Crude Oil Inventories Go Up—Oil Prices Continue to Drop

For another day, oil prices in the U.S. slipped Wednesday on news from the federal government that crude supplies rose by 5 million barrels for the week ended March 9.

April contracts for West Texas Intermediate crude slipped 4 cents or 0.07% and settled at $60.92 per barrel.

Brent crude on London’s ICE Exchange rose 0.25 or 0.39% and May contracts settled for the day at $64.89 per barrel.

Gas prices on the New York Mercantile Exchange increased .01 or 0.33% and settled at $2.74.

But the growing crude supplies caused the slight fall in oil prices.

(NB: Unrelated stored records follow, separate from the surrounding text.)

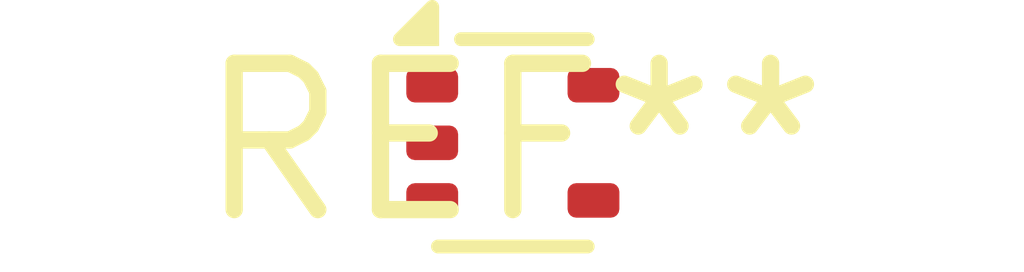
<source format=kicad_pcb>
(kicad_pcb (version 20240108) (generator pcbnew)

  (general
    (thickness 1.6)
  )

  (paper "A4")
  (layers
    (0 "F.Cu" signal)
    (31 "B.Cu" signal)
    (32 "B.Adhes" user "B.Adhesive")
    (33 "F.Adhes" user "F.Adhesive")
    (34 "B.Paste" user)
    (35 "F.Paste" user)
    (36 "B.SilkS" user "B.Silkscreen")
    (37 "F.SilkS" user "F.Silkscreen")
    (38 "B.Mask" user)
    (39 "F.Mask" user)
    (40 "Dwgs.User" user "User.Drawings")
    (41 "Cmts.User" user "User.Comments")
    (42 "Eco1.User" user "User.Eco1")
    (43 "Eco2.User" user "User.Eco2")
    (44 "Edge.Cuts" user)
    (45 "Margin" user)
    (46 "B.CrtYd" user "B.Courtyard")
    (47 "F.CrtYd" user "F.Courtyard")
    (48 "B.Fab" user)
    (49 "F.Fab" user)
    (50 "User.1" user)
    (51 "User.2" user)
    (52 "User.3" user)
    (53 "User.4" user)
    (54 "User.5" user)
    (55 "User.6" user)
    (56 "User.7" user)
    (57 "User.8" user)
    (58 "User.9" user)
  )

  (setup
    (pad_to_mask_clearance 0)
    (pcbplotparams
      (layerselection 0x00010fc_ffffffff)
      (plot_on_all_layers_selection 0x0000000_00000000)
      (disableapertmacros false)
      (usegerberextensions false)
      (usegerberattributes false)
      (usegerberadvancedattributes false)
      (creategerberjobfile false)
      (dashed_line_dash_ratio 12.000000)
      (dashed_line_gap_ratio 3.000000)
      (svgprecision 4)
      (plotframeref false)
      (viasonmask false)
      (mode 1)
      (useauxorigin false)
      (hpglpennumber 1)
      (hpglpenspeed 20)
      (hpglpendiameter 15.000000)
      (dxfpolygonmode false)
      (dxfimperialunits false)
      (dxfusepcbnewfont false)
      (psnegative false)
      (psa4output false)
      (plotreference false)
      (plotvalue false)
      (plotinvisibletext false)
      (sketchpadsonfab false)
      (subtractmaskfromsilk false)
      (outputformat 1)
      (mirror false)
      (drillshape 1)
      (scaleselection 1)
      (outputdirectory "")
    )
  )

  (net 0 "")

  (footprint "SOT-553" (layer "F.Cu") (at 0 0))

)

</source>
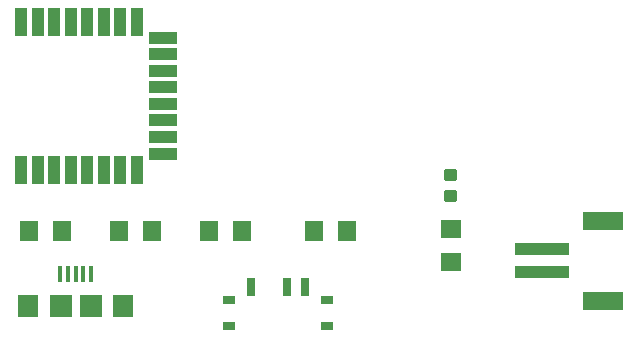
<source format=gtp>
G75*
%MOIN*%
%OFA0B0*%
%FSLAX25Y25*%
%IPPOS*%
%LPD*%
%AMOC8*
5,1,8,0,0,1.08239X$1,22.5*
%
%ADD10R,0.03937X0.09646*%
%ADD11R,0.09646X0.03937*%
%ADD12R,0.18110X0.03937*%
%ADD13R,0.13386X0.06299*%
%ADD14R,0.03937X0.03150*%
%ADD15R,0.02756X0.05906*%
%ADD16C,0.01181*%
%ADD17R,0.06299X0.07087*%
%ADD18R,0.07087X0.06299*%
%ADD19R,0.01378X0.05512*%
%ADD20R,0.07087X0.07480*%
%ADD21R,0.07480X0.07480*%
D10*
X0045094Y0063610D03*
X0050606Y0063610D03*
X0056118Y0063610D03*
X0061630Y0063610D03*
X0067142Y0063610D03*
X0072654Y0063610D03*
X0078165Y0063610D03*
X0083677Y0063610D03*
X0083677Y0112823D03*
X0078165Y0112823D03*
X0072654Y0112823D03*
X0067142Y0112823D03*
X0061630Y0112823D03*
X0056118Y0112823D03*
X0050606Y0112823D03*
X0045094Y0112823D03*
D11*
X0092535Y0107508D03*
X0092535Y0101996D03*
X0092535Y0096484D03*
X0092535Y0090972D03*
X0092535Y0085461D03*
X0092535Y0079949D03*
X0092535Y0074437D03*
X0092535Y0068925D03*
D12*
X0218677Y0037154D03*
X0218677Y0029280D03*
D13*
X0239150Y0019831D03*
X0239150Y0046602D03*
D14*
X0147083Y0020047D03*
X0147083Y0011386D03*
X0114406Y0011386D03*
X0114406Y0020047D03*
D15*
X0121886Y0024575D03*
X0133697Y0024575D03*
X0139602Y0024575D03*
D16*
X0186866Y0053386D02*
X0189622Y0053386D01*
X0186866Y0053386D02*
X0186866Y0056142D01*
X0189622Y0056142D01*
X0189622Y0053386D01*
X0189622Y0054566D02*
X0186866Y0054566D01*
X0186866Y0055746D02*
X0189622Y0055746D01*
X0189622Y0060291D02*
X0186866Y0060291D01*
X0186866Y0063047D01*
X0189622Y0063047D01*
X0189622Y0060291D01*
X0189622Y0061471D02*
X0186866Y0061471D01*
X0186866Y0062651D02*
X0189622Y0062651D01*
D17*
X0153756Y0043217D03*
X0142732Y0043217D03*
X0118756Y0043217D03*
X0107732Y0043217D03*
X0088756Y0043217D03*
X0077732Y0043217D03*
X0058756Y0043217D03*
X0047732Y0043217D03*
D18*
X0188244Y0043728D03*
X0188244Y0032705D03*
D19*
X0068362Y0028650D03*
X0065803Y0028650D03*
X0063244Y0028650D03*
X0060685Y0028650D03*
X0058126Y0028650D03*
D20*
X0047496Y0018217D03*
X0078992Y0018217D03*
D21*
X0068244Y0018217D03*
X0058244Y0018217D03*
M02*

</source>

Inventories rose by 5 million barrels in the week to March 9, compared with the analysts’ expectations for an increase of 2 million barrels.

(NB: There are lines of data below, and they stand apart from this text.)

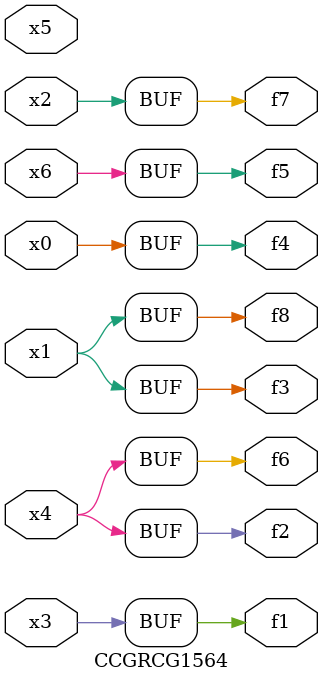
<source format=v>
module CCGRCG1564(
	input x0, x1, x2, x3, x4, x5, x6,
	output f1, f2, f3, f4, f5, f6, f7, f8
);
	assign f1 = x3;
	assign f2 = x4;
	assign f3 = x1;
	assign f4 = x0;
	assign f5 = x6;
	assign f6 = x4;
	assign f7 = x2;
	assign f8 = x1;
endmodule

</source>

Production rose as well, with U.S. output hitting 10.38 million barrels a day, a new weekly record; all-time daily output measured on a monthly basis broke a 47-year record in November.

Crude stocks at the Cushing, Oklahoma, delivery hub rose by 338,000 barrels, EIA said. That’s the first increase in stocks at the storage hub in 12 weeks, but overall inventory levels remain low at that location.

Further, gasoline stockpiles dropped 6.3 million barrels for the week, according to the U.S. Energy Information Administration. The EIA said demand for gasoline reached a 7-month high in the country.